Given problem: Copy out, unchanged, the lines of the listing below, from the line containing "genus: Begonia" through the last line of the listing.

Data listing:
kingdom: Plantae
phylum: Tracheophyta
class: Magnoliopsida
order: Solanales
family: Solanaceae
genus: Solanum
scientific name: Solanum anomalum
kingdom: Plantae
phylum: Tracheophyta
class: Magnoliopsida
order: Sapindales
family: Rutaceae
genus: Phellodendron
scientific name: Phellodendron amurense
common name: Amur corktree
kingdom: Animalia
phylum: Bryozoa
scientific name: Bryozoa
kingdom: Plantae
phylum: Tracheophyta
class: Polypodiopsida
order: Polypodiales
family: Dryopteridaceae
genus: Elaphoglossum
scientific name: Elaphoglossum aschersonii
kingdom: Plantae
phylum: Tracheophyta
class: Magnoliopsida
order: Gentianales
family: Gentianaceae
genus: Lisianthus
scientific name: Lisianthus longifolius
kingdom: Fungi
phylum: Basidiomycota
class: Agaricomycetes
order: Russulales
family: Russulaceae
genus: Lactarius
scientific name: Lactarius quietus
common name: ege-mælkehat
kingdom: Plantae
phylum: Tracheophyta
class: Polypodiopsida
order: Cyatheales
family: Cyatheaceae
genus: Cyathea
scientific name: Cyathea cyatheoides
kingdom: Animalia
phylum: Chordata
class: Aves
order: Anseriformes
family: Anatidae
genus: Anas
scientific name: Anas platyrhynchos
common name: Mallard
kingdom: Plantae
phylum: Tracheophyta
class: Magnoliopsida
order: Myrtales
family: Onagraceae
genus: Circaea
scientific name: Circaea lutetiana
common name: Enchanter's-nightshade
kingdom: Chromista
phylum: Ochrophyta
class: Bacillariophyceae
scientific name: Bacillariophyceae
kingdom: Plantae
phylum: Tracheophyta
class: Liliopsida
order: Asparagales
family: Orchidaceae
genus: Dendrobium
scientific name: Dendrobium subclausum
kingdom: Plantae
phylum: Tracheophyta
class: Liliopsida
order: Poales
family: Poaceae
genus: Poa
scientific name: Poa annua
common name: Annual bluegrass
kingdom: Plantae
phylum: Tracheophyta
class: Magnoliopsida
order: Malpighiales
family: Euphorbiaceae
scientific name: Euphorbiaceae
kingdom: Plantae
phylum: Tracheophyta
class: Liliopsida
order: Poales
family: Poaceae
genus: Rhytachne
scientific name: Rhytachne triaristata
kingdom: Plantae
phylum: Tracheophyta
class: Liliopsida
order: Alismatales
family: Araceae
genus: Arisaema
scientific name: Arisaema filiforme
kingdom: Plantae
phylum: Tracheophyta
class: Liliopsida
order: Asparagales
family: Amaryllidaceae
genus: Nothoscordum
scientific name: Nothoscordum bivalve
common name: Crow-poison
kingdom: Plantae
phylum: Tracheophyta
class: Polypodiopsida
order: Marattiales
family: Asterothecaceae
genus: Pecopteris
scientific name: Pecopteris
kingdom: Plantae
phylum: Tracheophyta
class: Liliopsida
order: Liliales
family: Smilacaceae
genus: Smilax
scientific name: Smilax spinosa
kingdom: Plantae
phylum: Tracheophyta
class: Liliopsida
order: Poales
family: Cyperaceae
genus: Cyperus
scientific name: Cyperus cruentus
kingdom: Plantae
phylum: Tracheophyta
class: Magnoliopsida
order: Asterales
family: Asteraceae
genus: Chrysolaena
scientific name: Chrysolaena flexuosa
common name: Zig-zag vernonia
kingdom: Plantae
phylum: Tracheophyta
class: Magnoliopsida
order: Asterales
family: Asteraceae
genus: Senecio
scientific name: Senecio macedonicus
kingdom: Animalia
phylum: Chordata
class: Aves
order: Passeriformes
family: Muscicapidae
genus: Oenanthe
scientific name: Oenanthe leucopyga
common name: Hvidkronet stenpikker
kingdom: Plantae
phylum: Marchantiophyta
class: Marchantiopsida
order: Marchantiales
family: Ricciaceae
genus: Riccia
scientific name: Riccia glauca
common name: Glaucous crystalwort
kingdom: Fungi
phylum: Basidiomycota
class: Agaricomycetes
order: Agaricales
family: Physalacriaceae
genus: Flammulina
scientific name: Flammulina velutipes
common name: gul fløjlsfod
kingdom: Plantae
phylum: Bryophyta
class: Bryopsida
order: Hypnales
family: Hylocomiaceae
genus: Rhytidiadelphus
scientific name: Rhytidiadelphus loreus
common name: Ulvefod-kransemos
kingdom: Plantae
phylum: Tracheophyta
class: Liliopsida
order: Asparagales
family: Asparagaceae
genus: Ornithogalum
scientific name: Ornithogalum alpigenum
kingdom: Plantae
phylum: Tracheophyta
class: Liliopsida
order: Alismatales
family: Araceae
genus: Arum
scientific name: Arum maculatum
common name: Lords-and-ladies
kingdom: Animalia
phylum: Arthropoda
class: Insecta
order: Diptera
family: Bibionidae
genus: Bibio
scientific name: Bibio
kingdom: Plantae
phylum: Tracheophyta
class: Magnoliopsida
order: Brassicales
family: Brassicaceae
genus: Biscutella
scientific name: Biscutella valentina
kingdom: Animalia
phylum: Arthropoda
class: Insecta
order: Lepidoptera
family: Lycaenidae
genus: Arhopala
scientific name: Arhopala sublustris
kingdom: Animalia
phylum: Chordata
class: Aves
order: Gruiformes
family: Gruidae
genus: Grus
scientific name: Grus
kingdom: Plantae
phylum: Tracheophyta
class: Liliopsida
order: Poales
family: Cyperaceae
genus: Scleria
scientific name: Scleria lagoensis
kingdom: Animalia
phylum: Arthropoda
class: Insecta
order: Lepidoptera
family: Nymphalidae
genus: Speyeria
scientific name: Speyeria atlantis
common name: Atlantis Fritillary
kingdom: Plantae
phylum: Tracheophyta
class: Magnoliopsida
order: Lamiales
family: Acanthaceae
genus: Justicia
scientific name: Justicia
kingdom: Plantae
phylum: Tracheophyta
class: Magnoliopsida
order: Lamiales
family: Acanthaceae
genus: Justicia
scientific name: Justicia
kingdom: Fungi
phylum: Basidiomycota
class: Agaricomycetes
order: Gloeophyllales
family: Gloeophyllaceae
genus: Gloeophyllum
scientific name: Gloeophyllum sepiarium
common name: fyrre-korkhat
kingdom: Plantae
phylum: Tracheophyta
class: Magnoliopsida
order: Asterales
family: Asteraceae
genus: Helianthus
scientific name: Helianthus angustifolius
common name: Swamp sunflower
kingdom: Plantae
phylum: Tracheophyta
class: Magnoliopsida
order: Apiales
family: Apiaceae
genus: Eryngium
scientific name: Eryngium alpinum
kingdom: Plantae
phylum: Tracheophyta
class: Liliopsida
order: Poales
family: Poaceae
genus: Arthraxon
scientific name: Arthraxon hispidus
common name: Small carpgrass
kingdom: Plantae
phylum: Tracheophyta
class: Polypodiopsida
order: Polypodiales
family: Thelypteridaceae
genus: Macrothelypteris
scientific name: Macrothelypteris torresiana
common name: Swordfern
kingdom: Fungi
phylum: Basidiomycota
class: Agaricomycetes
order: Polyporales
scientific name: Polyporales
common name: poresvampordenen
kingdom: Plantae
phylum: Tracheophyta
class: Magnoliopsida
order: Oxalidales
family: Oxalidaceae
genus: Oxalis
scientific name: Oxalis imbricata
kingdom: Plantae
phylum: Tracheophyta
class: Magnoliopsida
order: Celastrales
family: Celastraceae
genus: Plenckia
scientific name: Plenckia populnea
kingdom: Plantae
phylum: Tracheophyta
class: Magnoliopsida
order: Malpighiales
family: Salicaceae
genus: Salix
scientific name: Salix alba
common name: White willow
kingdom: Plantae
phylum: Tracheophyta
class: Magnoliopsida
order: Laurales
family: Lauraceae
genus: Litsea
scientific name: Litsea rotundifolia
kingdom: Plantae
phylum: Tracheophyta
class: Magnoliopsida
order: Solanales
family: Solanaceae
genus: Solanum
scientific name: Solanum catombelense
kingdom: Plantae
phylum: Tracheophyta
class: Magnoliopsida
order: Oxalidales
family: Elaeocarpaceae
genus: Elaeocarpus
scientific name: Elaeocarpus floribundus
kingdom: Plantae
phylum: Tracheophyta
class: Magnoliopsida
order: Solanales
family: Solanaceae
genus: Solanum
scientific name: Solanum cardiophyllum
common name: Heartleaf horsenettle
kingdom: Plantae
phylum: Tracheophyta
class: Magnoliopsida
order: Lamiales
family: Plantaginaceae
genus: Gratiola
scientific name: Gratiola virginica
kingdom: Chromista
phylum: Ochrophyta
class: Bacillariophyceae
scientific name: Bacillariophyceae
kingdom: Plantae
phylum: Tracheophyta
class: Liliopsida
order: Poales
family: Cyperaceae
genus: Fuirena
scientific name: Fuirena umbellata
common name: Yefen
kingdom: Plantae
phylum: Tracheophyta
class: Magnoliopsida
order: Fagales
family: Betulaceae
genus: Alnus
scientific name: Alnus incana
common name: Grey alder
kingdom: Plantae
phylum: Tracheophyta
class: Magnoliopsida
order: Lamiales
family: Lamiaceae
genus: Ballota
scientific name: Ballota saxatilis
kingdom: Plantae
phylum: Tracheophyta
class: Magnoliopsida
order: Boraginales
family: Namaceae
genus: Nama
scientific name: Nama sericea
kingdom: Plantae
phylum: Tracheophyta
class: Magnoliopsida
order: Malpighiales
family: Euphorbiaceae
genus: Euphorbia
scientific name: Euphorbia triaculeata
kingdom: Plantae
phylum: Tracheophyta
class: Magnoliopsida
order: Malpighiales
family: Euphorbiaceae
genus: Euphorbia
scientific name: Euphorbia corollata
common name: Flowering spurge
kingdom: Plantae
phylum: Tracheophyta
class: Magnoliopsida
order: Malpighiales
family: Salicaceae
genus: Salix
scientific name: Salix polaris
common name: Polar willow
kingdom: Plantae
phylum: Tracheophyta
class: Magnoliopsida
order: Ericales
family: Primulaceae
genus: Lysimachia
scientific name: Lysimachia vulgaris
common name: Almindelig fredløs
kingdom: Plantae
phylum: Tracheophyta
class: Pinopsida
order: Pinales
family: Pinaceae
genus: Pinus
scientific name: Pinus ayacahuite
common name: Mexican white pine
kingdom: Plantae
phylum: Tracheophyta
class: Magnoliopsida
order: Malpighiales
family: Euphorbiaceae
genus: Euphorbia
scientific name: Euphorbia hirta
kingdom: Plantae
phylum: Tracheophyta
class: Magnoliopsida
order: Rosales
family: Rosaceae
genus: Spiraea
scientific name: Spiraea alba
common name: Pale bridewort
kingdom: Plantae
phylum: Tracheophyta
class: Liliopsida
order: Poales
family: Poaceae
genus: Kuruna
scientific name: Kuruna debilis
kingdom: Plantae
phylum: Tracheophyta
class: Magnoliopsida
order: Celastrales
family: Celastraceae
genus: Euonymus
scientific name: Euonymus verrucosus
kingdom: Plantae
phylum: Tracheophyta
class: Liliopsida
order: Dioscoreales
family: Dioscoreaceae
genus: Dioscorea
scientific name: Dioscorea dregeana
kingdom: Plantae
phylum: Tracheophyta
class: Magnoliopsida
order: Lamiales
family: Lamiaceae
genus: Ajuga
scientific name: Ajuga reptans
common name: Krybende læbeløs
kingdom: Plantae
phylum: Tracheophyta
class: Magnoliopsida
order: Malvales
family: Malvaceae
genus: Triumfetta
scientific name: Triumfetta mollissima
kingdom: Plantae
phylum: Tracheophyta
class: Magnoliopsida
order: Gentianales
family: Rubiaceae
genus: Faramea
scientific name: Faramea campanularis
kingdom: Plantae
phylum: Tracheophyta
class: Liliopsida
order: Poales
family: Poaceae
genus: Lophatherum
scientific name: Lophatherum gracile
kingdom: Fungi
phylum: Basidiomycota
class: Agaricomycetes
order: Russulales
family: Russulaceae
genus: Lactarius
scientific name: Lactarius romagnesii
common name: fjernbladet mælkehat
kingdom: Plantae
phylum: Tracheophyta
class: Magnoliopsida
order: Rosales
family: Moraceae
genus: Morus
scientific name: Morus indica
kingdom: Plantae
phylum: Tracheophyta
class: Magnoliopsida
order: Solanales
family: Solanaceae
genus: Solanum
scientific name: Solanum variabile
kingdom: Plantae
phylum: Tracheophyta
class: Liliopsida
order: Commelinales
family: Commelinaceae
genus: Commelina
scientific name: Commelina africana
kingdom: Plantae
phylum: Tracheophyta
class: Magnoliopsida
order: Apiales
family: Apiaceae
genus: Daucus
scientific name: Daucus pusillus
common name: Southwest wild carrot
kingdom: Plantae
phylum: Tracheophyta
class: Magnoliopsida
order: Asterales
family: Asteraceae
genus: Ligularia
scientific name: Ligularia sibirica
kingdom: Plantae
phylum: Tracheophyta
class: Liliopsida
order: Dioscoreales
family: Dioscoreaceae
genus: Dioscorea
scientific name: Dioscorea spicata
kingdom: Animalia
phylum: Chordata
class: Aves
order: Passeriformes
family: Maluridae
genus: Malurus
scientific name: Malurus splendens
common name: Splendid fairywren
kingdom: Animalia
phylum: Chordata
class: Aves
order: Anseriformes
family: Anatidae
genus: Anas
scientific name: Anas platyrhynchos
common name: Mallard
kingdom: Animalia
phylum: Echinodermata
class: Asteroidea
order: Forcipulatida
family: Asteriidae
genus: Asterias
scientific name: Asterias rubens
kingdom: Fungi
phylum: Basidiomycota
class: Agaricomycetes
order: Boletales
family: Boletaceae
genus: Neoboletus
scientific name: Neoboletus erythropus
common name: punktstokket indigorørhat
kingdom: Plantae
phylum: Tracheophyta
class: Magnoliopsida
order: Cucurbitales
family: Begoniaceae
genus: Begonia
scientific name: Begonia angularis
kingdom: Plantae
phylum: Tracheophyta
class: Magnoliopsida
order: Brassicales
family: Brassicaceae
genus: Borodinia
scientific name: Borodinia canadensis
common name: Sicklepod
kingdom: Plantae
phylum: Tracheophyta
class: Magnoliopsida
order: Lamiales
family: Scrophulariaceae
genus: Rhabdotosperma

Task result:
genus: Begonia
scientific name: Begonia angularis
kingdom: Plantae
phylum: Tracheophyta
class: Magnoliopsida
order: Brassicales
family: Brassicaceae
genus: Borodinia
scientific name: Borodinia canadensis
common name: Sicklepod
kingdom: Plantae
phylum: Tracheophyta
class: Magnoliopsida
order: Lamiales
family: Scrophulariaceae
genus: Rhabdotosperma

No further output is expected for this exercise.